Il tente d’évacuer sa famille pour prendre la route vers le sud, comme l’ordonne depuis des semaines l’armée israélienne. Celle-ci progresse depuis le nord et ne cesse de s’enfoncer, selon elle, dans « le cœur de la ville de Gaza ».

« Les bombardements sont si proches, mes enfants pleurent et crient de peur », a écrit un infirmier de Médecins sans frontières (MSF) opérant à l’hôpital, selon un message relayé par l’ONG.

Mohammed, lui, dit qu’il restera « jusqu’au bout, quoi qu’il arrive ». Il est ambulancier et il ne veut pas abandonner al-Chifa même si pour le moment, dit-il, il n’arrive pas à faire son travail.

« On ne peut pas aller chercher les blessés, depuis hier, des tireurs d’élite tirent directement sur nos ambulances », assure-t-il.

Opérer à la bougie

L’armée israélienne accuse depuis des années le Hamas d’« utiliser de façon cynique des hôpitaux » en y cachant des combattants, des armes ou des tunnels. Et elle a confirmé avoir frappé le 3 novembre une ambulance devant al-Chifa, « utilisée, selon elle, par une cellule terroriste du Hamas ».

Malgré tout, le directeur de l’hôpital, Mohammed Abou Salmiya, le répète : « nous resterons et nous ne partirons pas d’ici, quel qu’en soit le prix ». « Nous opérerons à la bougie », promet-il, alors que durant la nuit « l’électricité a été coupée pendant quatre heures » après qu’un « générateur a été touché par les frappes ».

Au matin, à 3 h 25 (heure de l’Est) puis à 3 h 45 (heure de l’Est), le gouvernement du Hamas a annoncé « des frappes » et des « bombardements de l’occupant » (israélien) sur al-Chifa et son « département de chirurgie ».

Samedi, selon le porte-parole du ministère de la Santé du Hamas, Ashraf al-Qidreh, « une personne a été tuée et de nombreuses autres blessées dans des frappes sur le bâtiment des soins intensifs » où se trouvent, selon l’hôpital, une soixantaine de patients.
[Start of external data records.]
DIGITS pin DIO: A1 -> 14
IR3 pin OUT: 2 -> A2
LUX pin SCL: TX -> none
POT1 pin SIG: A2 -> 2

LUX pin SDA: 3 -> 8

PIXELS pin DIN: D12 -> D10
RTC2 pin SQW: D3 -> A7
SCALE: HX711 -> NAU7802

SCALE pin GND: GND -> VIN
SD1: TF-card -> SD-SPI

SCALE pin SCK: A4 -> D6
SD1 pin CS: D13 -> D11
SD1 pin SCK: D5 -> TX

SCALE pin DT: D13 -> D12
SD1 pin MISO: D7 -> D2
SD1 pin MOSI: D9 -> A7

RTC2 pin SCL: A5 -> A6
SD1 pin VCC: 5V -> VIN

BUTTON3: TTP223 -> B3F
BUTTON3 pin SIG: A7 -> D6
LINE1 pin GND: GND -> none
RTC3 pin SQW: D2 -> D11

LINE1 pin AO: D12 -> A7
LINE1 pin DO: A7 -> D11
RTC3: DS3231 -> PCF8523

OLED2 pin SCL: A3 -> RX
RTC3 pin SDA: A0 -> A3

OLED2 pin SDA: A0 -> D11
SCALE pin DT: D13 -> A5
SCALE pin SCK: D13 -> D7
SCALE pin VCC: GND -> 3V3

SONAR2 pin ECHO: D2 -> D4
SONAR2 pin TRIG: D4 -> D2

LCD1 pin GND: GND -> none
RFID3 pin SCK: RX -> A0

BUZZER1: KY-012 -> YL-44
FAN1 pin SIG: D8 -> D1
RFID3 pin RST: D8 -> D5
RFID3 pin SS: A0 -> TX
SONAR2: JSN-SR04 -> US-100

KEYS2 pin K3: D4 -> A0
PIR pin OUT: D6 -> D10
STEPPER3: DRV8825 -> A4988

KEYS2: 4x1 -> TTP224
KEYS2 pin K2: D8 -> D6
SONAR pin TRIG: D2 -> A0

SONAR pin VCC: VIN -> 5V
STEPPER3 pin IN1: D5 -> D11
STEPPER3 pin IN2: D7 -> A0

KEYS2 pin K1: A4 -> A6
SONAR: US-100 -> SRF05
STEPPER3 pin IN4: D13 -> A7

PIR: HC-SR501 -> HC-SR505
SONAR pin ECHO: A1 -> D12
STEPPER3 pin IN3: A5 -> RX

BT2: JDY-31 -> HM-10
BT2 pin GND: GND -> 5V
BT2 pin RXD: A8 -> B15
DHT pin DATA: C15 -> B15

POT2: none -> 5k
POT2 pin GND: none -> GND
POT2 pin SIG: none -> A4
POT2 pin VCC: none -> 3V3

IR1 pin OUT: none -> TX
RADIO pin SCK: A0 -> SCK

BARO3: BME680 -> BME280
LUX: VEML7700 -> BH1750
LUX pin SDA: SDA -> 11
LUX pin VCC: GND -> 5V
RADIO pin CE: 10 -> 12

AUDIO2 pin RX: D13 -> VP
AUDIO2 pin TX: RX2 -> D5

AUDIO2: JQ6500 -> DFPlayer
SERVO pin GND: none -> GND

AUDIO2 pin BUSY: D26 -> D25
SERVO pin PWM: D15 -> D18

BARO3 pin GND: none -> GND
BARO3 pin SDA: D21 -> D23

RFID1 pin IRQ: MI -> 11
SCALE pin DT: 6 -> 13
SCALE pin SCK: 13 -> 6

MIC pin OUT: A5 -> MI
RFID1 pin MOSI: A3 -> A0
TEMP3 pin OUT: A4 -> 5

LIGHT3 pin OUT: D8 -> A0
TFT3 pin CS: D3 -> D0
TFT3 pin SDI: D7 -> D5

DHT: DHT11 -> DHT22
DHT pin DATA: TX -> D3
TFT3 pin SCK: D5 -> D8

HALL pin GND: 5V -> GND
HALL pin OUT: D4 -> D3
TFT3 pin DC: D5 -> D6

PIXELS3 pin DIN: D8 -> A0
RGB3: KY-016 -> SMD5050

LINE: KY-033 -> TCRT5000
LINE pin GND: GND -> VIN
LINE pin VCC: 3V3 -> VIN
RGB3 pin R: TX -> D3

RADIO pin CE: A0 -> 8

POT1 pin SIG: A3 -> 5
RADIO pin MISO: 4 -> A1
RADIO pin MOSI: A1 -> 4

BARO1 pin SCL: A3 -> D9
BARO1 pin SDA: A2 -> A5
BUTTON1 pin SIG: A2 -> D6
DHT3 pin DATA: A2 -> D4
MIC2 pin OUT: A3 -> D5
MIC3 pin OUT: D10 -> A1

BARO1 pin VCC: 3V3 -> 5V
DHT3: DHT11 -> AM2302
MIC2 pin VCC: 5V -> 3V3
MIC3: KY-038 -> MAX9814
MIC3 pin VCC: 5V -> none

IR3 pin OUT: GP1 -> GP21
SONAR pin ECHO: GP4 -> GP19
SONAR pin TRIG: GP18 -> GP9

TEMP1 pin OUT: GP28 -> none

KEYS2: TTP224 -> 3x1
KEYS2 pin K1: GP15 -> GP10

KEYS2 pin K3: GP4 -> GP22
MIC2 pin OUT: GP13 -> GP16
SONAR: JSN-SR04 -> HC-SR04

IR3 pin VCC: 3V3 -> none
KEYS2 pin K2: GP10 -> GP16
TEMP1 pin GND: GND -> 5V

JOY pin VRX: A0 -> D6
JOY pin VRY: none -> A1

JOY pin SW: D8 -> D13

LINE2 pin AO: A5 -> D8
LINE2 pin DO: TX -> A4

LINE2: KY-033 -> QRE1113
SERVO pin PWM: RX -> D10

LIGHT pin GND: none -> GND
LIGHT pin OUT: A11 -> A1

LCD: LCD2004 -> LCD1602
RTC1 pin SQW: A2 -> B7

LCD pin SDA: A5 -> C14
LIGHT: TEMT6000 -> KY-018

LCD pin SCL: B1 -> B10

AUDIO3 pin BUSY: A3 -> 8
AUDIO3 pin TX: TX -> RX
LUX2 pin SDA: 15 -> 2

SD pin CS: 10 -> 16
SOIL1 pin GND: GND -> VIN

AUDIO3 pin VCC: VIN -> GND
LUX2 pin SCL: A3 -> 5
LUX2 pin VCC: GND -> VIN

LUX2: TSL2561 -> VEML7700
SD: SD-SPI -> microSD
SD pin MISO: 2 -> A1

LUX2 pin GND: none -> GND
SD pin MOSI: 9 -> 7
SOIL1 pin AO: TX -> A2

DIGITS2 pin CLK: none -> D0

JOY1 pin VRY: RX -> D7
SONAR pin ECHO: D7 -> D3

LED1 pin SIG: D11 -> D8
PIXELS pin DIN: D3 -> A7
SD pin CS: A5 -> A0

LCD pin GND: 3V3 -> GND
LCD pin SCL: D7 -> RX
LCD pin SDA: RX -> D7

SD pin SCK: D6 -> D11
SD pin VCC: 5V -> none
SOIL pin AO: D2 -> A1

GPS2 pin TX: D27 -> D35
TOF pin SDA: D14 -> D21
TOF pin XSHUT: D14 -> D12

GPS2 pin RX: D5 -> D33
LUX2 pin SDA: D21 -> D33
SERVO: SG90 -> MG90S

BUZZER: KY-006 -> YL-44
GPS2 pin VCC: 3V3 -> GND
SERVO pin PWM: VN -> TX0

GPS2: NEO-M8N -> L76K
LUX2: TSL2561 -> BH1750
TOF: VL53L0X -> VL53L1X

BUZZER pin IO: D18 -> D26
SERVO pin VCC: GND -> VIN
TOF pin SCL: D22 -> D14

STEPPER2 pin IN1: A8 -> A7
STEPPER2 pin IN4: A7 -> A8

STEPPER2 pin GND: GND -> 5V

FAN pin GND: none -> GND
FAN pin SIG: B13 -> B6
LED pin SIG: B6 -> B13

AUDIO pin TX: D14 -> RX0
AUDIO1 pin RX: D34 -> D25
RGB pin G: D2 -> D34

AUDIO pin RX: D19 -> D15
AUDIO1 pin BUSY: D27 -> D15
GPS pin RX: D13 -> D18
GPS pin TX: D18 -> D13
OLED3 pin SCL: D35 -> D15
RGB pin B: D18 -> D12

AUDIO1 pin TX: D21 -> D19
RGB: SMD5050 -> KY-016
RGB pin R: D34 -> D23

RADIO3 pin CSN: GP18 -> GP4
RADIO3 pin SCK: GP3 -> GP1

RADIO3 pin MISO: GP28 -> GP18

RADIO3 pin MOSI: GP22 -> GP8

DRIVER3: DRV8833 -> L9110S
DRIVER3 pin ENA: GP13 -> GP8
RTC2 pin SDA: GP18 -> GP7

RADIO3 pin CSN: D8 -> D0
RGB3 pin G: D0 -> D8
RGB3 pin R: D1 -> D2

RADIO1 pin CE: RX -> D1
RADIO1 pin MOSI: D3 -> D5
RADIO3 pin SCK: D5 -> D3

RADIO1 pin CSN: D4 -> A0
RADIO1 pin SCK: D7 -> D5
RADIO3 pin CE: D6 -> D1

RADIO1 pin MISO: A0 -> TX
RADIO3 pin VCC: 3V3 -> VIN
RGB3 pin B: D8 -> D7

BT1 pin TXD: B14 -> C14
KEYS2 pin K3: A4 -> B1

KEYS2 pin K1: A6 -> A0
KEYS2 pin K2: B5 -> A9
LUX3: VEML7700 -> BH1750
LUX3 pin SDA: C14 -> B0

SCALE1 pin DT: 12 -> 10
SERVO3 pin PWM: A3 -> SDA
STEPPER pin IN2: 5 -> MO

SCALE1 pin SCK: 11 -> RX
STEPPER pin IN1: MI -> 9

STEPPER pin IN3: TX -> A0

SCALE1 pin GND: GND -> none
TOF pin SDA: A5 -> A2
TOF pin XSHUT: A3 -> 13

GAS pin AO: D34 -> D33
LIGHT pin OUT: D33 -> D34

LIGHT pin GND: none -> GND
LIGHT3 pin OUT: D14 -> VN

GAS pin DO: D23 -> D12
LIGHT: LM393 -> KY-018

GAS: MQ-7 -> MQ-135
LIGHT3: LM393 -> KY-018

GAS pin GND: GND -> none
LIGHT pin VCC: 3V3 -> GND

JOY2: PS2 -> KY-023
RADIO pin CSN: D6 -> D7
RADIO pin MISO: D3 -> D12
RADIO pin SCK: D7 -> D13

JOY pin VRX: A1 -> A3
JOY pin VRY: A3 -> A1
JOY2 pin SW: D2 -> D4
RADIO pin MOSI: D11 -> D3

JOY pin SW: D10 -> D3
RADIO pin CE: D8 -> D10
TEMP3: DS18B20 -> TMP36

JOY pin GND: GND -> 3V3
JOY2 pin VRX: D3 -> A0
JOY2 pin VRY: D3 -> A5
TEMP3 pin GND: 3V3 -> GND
L’armée israélienne a indiqué dans la matinée que deux routes pour quitter la ville de Gaza vers le sud étaient ouvertes, comme la veille, jusque dans le milieu d’après-midi.

Mais les déplacés d’al-Chifa estiment que ces couloirs sont hors d’atteinte.

Le docteur Marwa Abou Saada, patron du service de chirurgie d’al-Chifa, cité par l’ONG Medical aid for Palestinians (MAP), affirme que « personne ne peut sortir de l’hôpital ».

« Les gens qui ont essayé de sortir ont été visés par des tirs », poursuit-il. « Certains ont été tués, d’autres blessés ».